# sunshine



## just (Mar 3, 2015)

Some pictures that I took while we were having sun shining through a storm.


----------



## Susan Mulno (Apr 13, 2015)

That dog has the happiest face! Nice action shot of the horse.


----------



## just (Mar 3, 2015)

Susan Mulno said:


> That dog has the happiest face! Nice action shot of the horse.


The puppy is Chip. He's my kids puppy and just was barking at the horses, hence the happy look. The thunder interupted Sarge's dinner and set him off running. Ms. T was not bothered.


----------



## Mel_Robertson (Feb 23, 2016)

I love the first 3rd one he looks super imposed it must be the sun against the dark clouds


----------



## just (Mar 3, 2015)

The sunlight was producing an eerie affect.


----------



## just (Mar 3, 2015)

Chip's baby pictures


----------



## Susan Mulno (Apr 13, 2015)

What a cutie!

Have you heard anything about your doggie visitor that took off?


----------



## just (Mar 3, 2015)

No Buddy is still missing. Chip misses him too.


----------



## Susan Mulno (Apr 13, 2015)

That's too bad...:crying:


----------



## dickhutchings (Oct 6, 2015)

Am I the only one seeing upside down photos?


----------



## just (Mar 3, 2015)

Maybe you are the only one not opening the pictures individually. I don't know why they are upside down. I didn't load them that way.


----------



## dickhutchings (Oct 6, 2015)

Hmm.. I tried opening them individually and they're still upside down.


----------



## just (Mar 3, 2015)

dickhutchings said:


> Hmm.. I tried opening them individually and they're still upside down.


 By opening I mean to hold the picture until the menu appears then click open.


----------



## dickhutchings (Oct 6, 2015)

That works Just. I don't get why they're upside down in the thread. Weird.


----------



## Susan Mulno (Apr 13, 2015)

It is weird but I have had it also invert photos on me.


----------



## TerryCurley (Jan 4, 2015)

Adorable Puppies. Perhaps Buddy went back to his previous home. I'm a big time dog lover.
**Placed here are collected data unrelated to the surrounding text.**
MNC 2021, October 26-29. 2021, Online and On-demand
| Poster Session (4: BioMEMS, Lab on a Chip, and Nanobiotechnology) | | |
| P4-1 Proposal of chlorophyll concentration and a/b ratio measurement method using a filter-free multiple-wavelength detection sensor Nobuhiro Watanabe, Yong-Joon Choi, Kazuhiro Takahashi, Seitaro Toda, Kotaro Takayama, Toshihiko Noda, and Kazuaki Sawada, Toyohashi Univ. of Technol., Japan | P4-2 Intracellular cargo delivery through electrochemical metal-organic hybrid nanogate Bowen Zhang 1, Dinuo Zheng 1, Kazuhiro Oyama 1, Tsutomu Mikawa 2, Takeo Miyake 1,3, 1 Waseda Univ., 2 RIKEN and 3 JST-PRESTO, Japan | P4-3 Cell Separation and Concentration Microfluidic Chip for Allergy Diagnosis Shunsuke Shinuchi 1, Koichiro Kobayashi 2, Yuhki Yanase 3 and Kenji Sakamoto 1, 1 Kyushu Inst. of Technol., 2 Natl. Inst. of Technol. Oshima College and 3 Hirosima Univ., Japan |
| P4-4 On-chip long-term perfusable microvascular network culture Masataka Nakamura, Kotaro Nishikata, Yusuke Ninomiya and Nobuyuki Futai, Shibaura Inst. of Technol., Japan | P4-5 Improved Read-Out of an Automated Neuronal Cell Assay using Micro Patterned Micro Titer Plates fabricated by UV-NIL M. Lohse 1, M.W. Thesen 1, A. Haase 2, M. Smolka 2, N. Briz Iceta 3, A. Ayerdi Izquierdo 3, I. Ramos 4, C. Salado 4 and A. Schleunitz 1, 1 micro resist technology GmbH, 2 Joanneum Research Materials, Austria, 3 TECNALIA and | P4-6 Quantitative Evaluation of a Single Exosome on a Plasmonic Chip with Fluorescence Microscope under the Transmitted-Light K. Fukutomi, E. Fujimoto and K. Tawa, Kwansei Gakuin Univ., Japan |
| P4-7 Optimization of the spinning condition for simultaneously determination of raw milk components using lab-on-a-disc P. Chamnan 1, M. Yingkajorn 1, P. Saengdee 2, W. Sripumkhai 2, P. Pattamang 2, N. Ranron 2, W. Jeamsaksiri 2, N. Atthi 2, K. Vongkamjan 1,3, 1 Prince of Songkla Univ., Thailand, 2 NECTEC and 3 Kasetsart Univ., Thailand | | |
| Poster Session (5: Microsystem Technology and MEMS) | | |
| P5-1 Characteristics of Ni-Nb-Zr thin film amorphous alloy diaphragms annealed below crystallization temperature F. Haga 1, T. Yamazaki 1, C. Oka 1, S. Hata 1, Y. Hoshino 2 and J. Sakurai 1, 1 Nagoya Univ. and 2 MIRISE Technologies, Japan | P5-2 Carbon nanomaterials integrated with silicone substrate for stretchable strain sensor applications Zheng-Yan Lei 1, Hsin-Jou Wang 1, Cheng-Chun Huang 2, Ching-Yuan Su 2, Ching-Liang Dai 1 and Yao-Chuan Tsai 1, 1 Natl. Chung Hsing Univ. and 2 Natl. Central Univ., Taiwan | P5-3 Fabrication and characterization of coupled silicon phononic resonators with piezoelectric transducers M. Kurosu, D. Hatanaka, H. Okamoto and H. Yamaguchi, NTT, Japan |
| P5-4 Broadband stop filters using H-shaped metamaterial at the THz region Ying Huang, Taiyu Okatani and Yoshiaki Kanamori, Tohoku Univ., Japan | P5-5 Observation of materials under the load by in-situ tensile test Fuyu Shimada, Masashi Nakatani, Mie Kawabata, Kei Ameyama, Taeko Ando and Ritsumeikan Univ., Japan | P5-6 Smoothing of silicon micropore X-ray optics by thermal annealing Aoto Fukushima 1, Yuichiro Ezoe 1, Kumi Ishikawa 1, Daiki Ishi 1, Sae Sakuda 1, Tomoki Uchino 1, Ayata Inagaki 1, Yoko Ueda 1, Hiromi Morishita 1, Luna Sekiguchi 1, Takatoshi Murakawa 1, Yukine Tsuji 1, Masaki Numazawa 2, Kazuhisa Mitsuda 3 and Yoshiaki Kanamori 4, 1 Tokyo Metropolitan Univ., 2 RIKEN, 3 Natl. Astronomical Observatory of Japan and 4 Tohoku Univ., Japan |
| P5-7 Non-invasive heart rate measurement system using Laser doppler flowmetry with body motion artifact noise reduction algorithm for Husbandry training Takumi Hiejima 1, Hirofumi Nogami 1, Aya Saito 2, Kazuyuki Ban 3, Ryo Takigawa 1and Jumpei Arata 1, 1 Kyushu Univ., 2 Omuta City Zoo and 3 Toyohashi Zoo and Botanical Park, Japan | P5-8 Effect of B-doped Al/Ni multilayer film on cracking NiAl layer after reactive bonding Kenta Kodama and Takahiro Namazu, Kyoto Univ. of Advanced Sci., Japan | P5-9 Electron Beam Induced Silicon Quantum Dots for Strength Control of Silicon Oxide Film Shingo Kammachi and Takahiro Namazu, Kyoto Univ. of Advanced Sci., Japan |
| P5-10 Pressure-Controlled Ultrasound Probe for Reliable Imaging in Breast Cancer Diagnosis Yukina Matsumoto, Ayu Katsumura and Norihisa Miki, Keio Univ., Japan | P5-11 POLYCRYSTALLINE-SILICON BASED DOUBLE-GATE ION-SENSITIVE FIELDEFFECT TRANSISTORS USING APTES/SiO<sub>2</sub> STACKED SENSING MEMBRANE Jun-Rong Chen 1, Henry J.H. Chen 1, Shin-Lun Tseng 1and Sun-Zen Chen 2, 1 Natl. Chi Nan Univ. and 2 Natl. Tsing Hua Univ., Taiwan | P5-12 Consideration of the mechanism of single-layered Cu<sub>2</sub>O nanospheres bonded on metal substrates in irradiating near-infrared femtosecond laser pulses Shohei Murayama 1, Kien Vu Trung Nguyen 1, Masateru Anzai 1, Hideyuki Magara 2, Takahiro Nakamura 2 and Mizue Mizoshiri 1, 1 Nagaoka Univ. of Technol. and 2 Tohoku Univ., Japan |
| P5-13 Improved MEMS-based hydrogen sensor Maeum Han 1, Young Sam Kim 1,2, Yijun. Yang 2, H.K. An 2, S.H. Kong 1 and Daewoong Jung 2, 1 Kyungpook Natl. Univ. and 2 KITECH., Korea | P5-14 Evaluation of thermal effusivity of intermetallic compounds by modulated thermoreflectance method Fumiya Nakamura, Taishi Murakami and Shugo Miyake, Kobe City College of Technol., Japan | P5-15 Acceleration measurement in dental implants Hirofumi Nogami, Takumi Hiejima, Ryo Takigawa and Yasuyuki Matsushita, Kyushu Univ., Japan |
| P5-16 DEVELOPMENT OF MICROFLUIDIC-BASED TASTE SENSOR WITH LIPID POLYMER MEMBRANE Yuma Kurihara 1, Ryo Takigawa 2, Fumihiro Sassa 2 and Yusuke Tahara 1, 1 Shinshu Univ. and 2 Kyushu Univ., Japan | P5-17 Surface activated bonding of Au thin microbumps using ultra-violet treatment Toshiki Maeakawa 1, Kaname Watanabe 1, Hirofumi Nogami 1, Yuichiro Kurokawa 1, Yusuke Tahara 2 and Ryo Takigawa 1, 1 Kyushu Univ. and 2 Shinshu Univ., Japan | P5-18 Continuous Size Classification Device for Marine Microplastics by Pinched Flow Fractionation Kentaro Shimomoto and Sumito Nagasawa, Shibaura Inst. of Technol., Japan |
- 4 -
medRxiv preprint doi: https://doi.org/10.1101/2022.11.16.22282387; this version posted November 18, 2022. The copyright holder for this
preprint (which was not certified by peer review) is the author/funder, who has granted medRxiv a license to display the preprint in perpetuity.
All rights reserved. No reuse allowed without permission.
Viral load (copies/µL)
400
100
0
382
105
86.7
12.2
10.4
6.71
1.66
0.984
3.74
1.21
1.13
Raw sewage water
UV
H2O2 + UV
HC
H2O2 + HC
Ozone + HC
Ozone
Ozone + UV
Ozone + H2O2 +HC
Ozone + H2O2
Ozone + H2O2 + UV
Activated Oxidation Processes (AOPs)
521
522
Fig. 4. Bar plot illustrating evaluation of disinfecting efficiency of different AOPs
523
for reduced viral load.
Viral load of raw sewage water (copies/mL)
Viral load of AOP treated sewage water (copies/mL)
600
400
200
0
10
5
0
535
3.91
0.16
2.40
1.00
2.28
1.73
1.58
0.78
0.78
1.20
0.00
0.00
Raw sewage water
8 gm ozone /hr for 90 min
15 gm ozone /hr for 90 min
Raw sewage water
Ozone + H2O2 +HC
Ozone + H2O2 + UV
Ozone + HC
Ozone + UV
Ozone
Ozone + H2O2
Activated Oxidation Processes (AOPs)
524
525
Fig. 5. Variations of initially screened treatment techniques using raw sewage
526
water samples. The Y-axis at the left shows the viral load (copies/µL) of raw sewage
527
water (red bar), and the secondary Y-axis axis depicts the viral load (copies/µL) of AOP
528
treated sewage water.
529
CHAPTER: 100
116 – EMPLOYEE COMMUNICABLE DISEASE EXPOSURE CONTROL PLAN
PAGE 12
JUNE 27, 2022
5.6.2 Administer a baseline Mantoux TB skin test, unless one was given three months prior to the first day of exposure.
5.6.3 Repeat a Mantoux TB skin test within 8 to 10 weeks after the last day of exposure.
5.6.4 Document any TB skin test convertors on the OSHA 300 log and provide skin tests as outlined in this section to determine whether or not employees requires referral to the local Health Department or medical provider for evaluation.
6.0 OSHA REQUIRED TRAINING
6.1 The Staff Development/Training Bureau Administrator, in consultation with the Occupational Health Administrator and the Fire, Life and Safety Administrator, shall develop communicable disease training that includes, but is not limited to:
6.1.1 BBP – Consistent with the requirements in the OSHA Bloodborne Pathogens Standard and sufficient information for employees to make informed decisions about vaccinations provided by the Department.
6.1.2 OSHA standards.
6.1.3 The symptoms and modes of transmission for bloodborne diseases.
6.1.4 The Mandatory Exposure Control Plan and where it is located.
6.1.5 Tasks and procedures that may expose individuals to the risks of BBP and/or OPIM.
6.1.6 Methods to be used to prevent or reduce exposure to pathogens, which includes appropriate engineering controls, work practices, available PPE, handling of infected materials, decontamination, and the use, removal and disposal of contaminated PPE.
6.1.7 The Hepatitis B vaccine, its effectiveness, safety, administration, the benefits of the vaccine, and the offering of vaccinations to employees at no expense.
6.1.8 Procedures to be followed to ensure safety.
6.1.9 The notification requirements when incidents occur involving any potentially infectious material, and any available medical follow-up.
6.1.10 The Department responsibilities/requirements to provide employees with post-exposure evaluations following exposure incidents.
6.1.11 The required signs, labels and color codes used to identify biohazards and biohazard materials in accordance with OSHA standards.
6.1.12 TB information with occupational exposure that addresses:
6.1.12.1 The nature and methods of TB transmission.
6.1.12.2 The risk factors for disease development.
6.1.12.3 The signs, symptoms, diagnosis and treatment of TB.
I have 5 in my house.


----------



## just (Mar 3, 2015)

A couple of selfies with chip. He's asleep in my lap and thesound wakes him up. Yes I am planning on playing Santa Claus this Christmas.


----------



## TerryCurley (Jan 4, 2015)

I hope you don't mind, I changed the pictures to be right side up. You are a lot younger than I thought Dave, and a good looking guy.


----------



## just (Mar 3, 2015)

I wish I knew how to flip the pictures. Thanks I am a very worn out 56.


----------



## TerryCurley (Jan 4, 2015)

Actually what is happening is the system is messing with your pictures when you load them because of there size. All I did was save the pictures on my computer, open them in MS Paint, and resized them to have the largest side 800 pixels and the other side adjusts it's. I saved them and reloaded them. I didn't flip them or anything.

You look younger than 56.


----------